JAKARTA - Menteri Luar Negeri Singapura, Vivian Balakrishnan, menegaskan pemerintah tidak akan bernegosiasi dengan Iran untuk mendapatkan jalur aman di Selat Hormuz.

Dikutip straitstimes, pernyataan itu disampaikan dalam sidang parlemen pada 7 April saat membahas dampak konflik Timur Tengah terhadap Singapura. Ia menilai negosiasi semacam itu akan melemahkan prinsip hukum laut internasional, khususnya Konvensi PBB tentang Hukum Laut (UNCLOS).

“Ada hak lintas transit, itu bukan hak istimewa yang diberikan oleh negara tetangga,” kata Balakrishnan. “Itu sama sekali bukan izin untuk ditaklukkan. Itu bukan bea yang harus dibayar. Itu adalah hak semua kapal dari berbagai negara untuk melintasinya.”

Ia menegaskan hak lintas tersebut merupakan bagian dari hukum internasional yang berlaku umum dan tidak bergantung pada kesepakatan bilateral. “Ini bukan kartu ‘bebas dari hukuman’ bagi negara-negara yang belum meratifikasi UNCLOS,” dicatat.

Balakrishnan menyampaikan hal itu saat menanggapi pertanyaan anggota parlemen dari Partai Pekerja, Fadli Fawzi, terkait kemungkinan pemerintah bernegosiasi dengan Iran atau membayar biaya untuk memastikan kapal berbendera Singapura dapat melintas.

Sejumlah negara diketahui telah mencapai kesepakatan dengan Iran untuk memastikan jalur aman di Selat Hormuz, termasuk dengan membayar biaya transit.
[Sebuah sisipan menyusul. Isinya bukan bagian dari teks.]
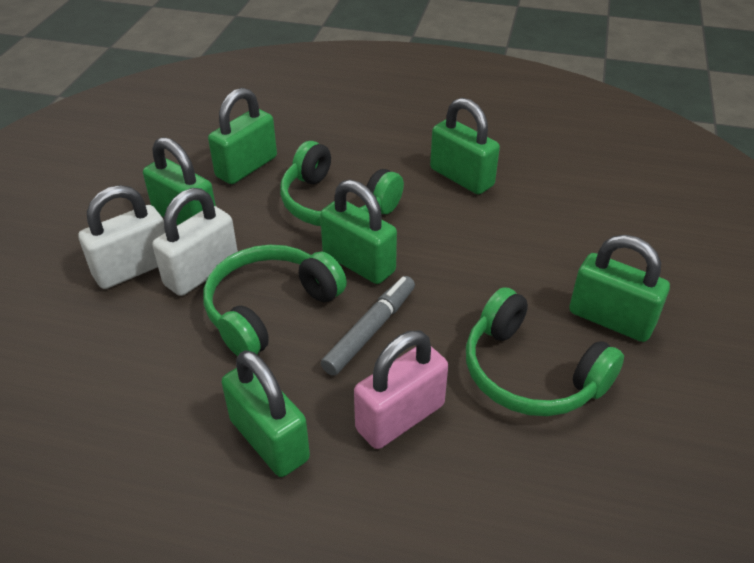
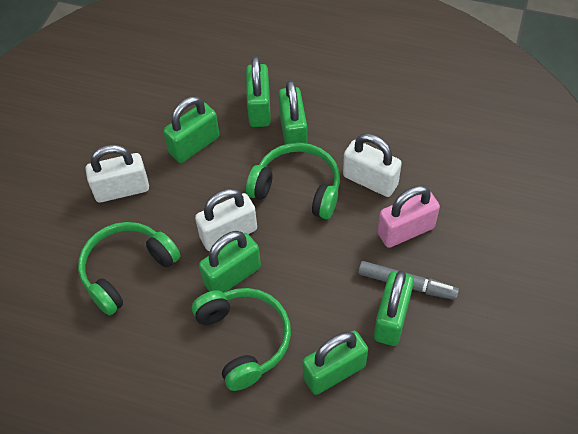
white padlock: 2 -> 3

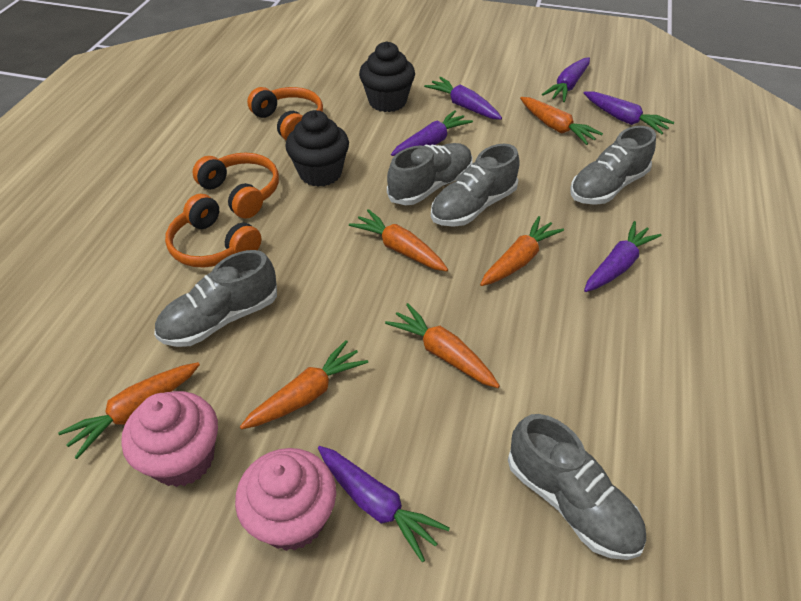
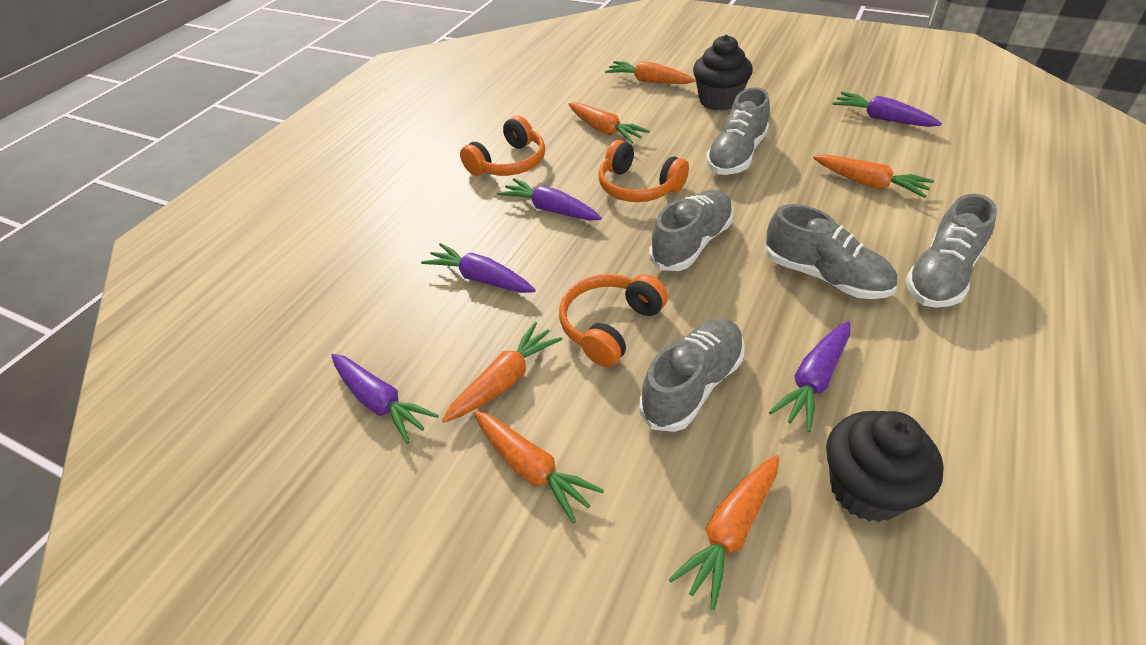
pink cupcake: 2 -> 0
purple carrot: 6 -> 5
Laporan menyebut sebagian kapal bahkan membayar hingga US$2 juta untuk melintas.

Balakrishnan mengatakan dirinya telah berkomunikasi dengan Menteri Luar Negeri Iran, Abbas Araghchi, sebelum konflik dan membuka kemungkinan komunikasi lanjutan.

“Namun sebagai prinsip, dan bukan karena kami memihak, saya tidak dapat terlibat dalam negosiasi untuk jalur pelayaran yang aman atau bernegosiasi tentang tarif tol,” katanya.
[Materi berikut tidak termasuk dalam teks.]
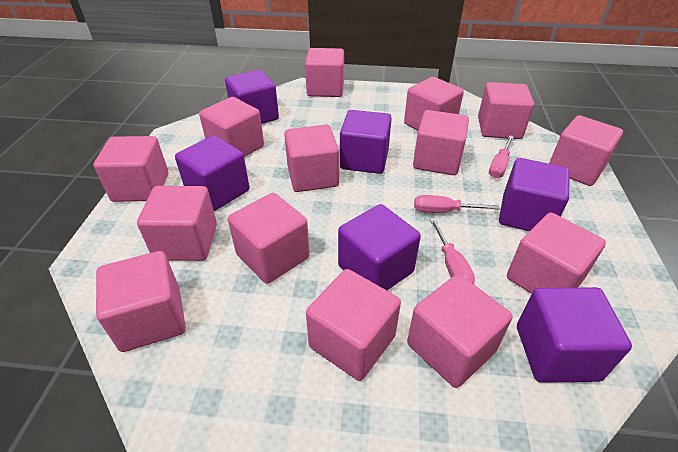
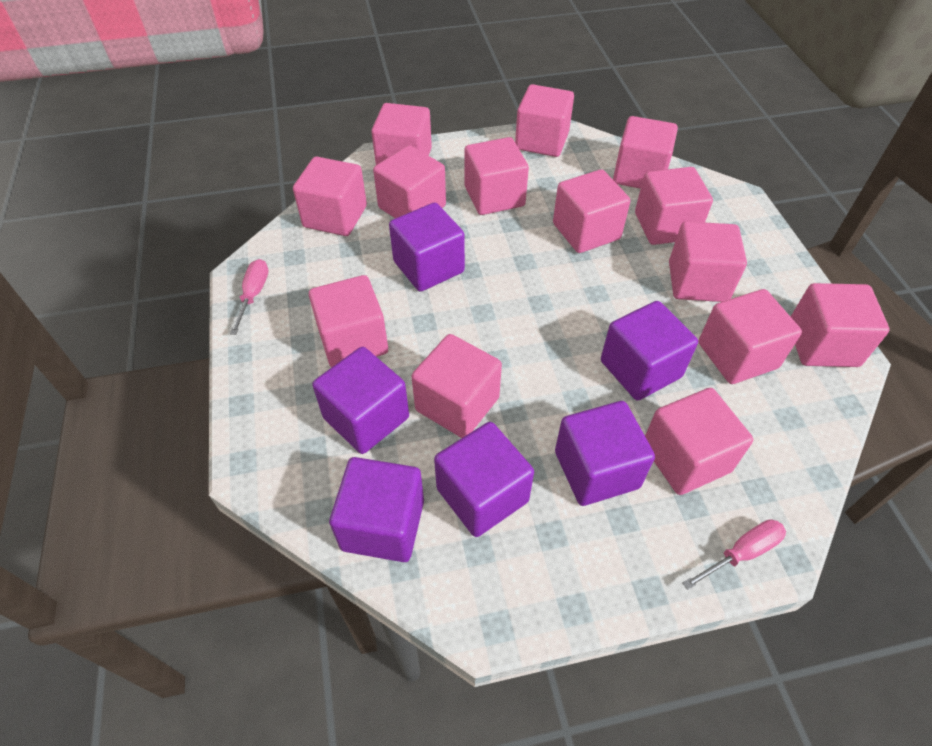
pink screwdriver: 3 -> 2

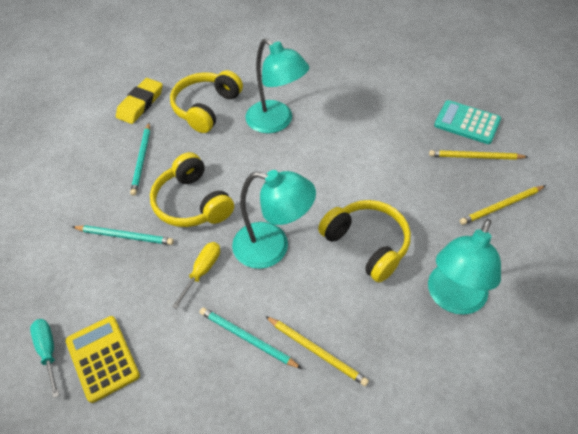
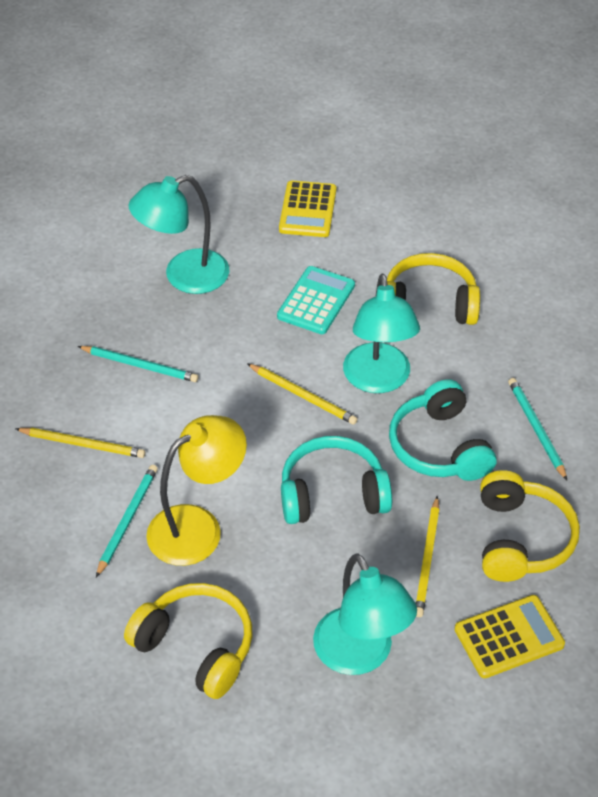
turquoise headphones: 0 -> 2
turquoise screwdriver: 1 -> 0
yellow calculator: 1 -> 2
yellow eraser: 1 -> 0
yellow lamp: 0 -> 1
yellow screwdriver: 1 -> 0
Ia menekankan pentingnya prinsip tersebut bagi Singapura yang berada di jalur strategis Selat Malaka. Menurutnya, arus minyak dan perdagangan global yang melintasi kawasan ini bahkan lebih besar dibandingkan Selat Hormuz.

“Apakah Anda sekarang mengerti mengapa kita harus mengambil posisi kategoris bahwa hukum internasional dan UNCLOS adalah Konstitusi lautan?”
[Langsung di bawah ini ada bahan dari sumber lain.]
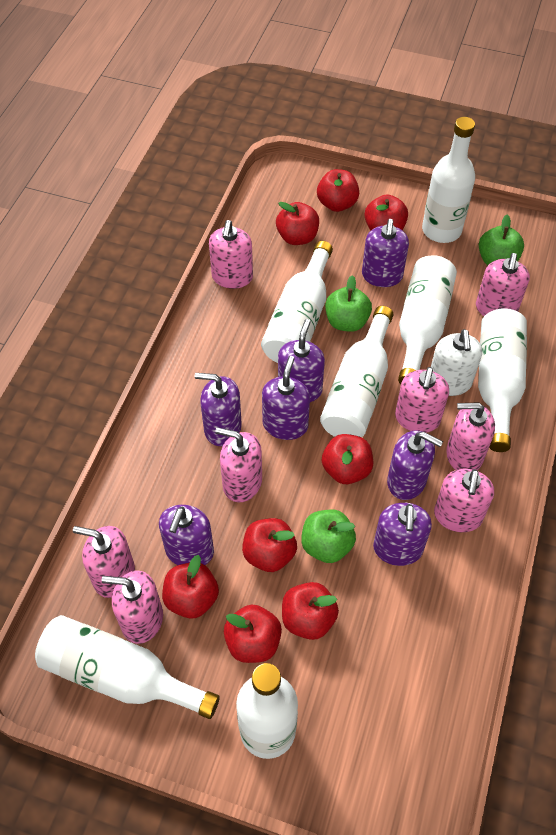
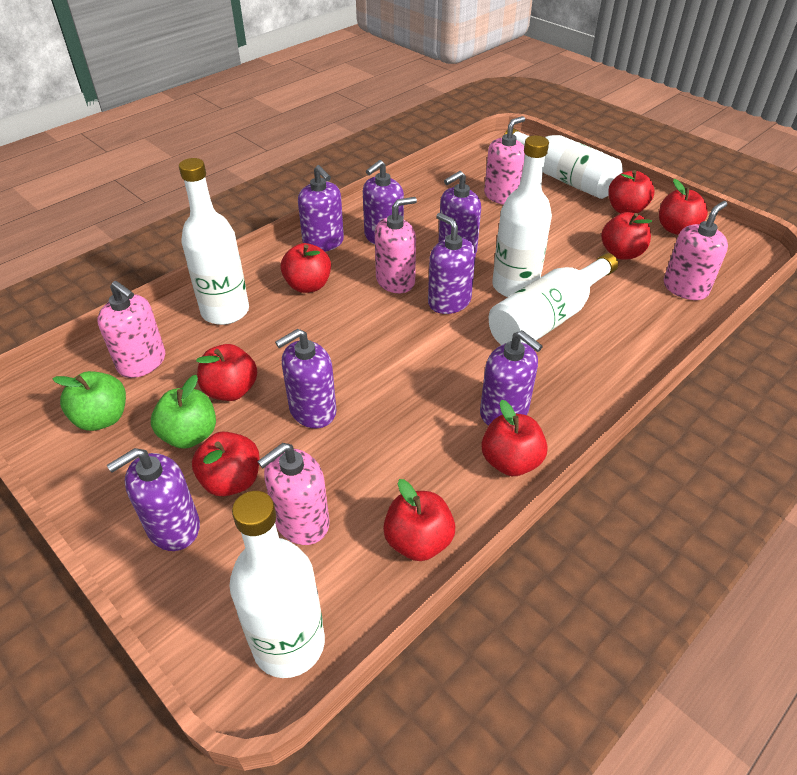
green apple: 3 -> 2
pink soap dispenser: 8 -> 5
white bottle: 7 -> 5
white soap dispenser: 1 -> 0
Otoritas Maritim dan Pelabuhan Singapura tetap berkoordinasi dengan operator kapal berbendera Singapura di kawasan Teluk Persia untuk memastikan keselamatan pelayaran. Pemerintah juga menjajaki opsi lain bersama mitra regional.

Dalam kesempatan yang sama, Menteri Energi dan Sains & Teknologi Tan See Leng menyampaikan Singapura meningkatkan pembahasan dengan negara tetangga terkait pasokan energi, termasuk pengembangan energi terbarukan.

Pemerintah telah memberikan persetujuan bersyarat untuk impor hingga 8,35 gigawatt energi terbarukan dari sejumlah proyek di Australia, Kamboja, Indonesia, Sarawak (Malaysia), dan Vietnam, melampaui target awal 6 gigawatt. Pembahasan juga mencakup peluang kerja sama energi regional, termasuk kemungkinan kolaborasi ASEAN dalam pengembangan energi nuklir.(DH)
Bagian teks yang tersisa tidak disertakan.